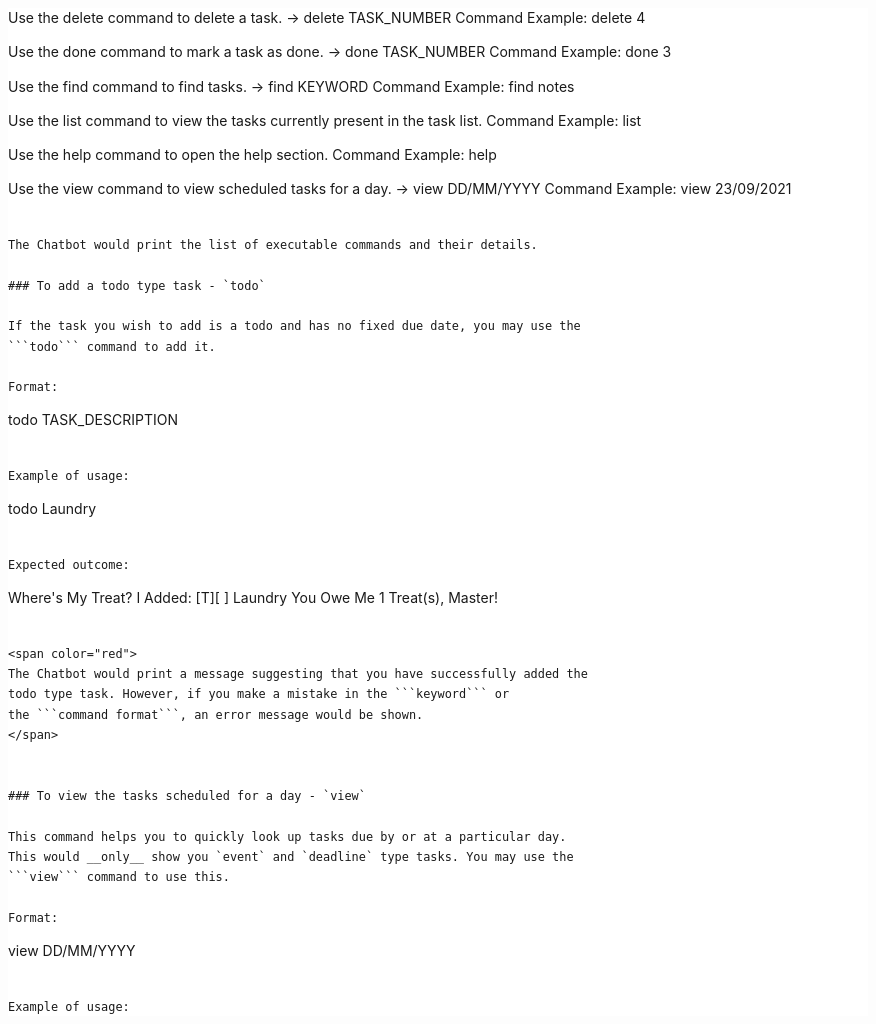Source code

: Use the delete command to delete a task.
-> delete TASK_NUMBER
Command Example: delete 4

Use the done command to mark a task as done.
-> done TASK_NUMBER
Command Example: done 3

Use the find command to find tasks.
-> find KEYWORD
Command Example: find notes

Use the list command to view the tasks currently present in the task list.
Command Example: list

Use the help command to open the help section.
Command Example: help

Use the view command to view scheduled tasks for a day.
-> view DD/MM/YYYY
Command Example: view 23/09/2021
```

The Chatbot would print the list of executable commands and their details.

### To add a todo type task - `todo`

If the task you wish to add is a todo and has no fixed due date, you may use the
```todo``` command to add it.

Format:
```
todo TASK_DESCRIPTION
```

Example of usage:
```
todo Laundry
```

Expected outcome:

```
Where's My Treat? I Added:
[T][ ] Laundry
You Owe Me 1 Treat(s), Master!
```

<span color="red">
The Chatbot would print a message suggesting that you have successfully added the
todo type task. However, if you make a mistake in the ```keyword``` or
the ```command format```, an error message would be shown.
</span>


### To view the tasks scheduled for a day - `view`

This command helps you to quickly look up tasks due by or at a particular day.
This would __only__ show you `event` and `deadline` type tasks. You may use the
```view``` command to use this.

Format:
```
view DD/MM/YYYY
```

Example of usage:
```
--- --- ---
- Problem to solve -
Search the entries for "done" and copy out each line that has it.

- Written solution -
Use the done command to mark a task as done.
-> done TASK_NUMBER
Command Example: done 3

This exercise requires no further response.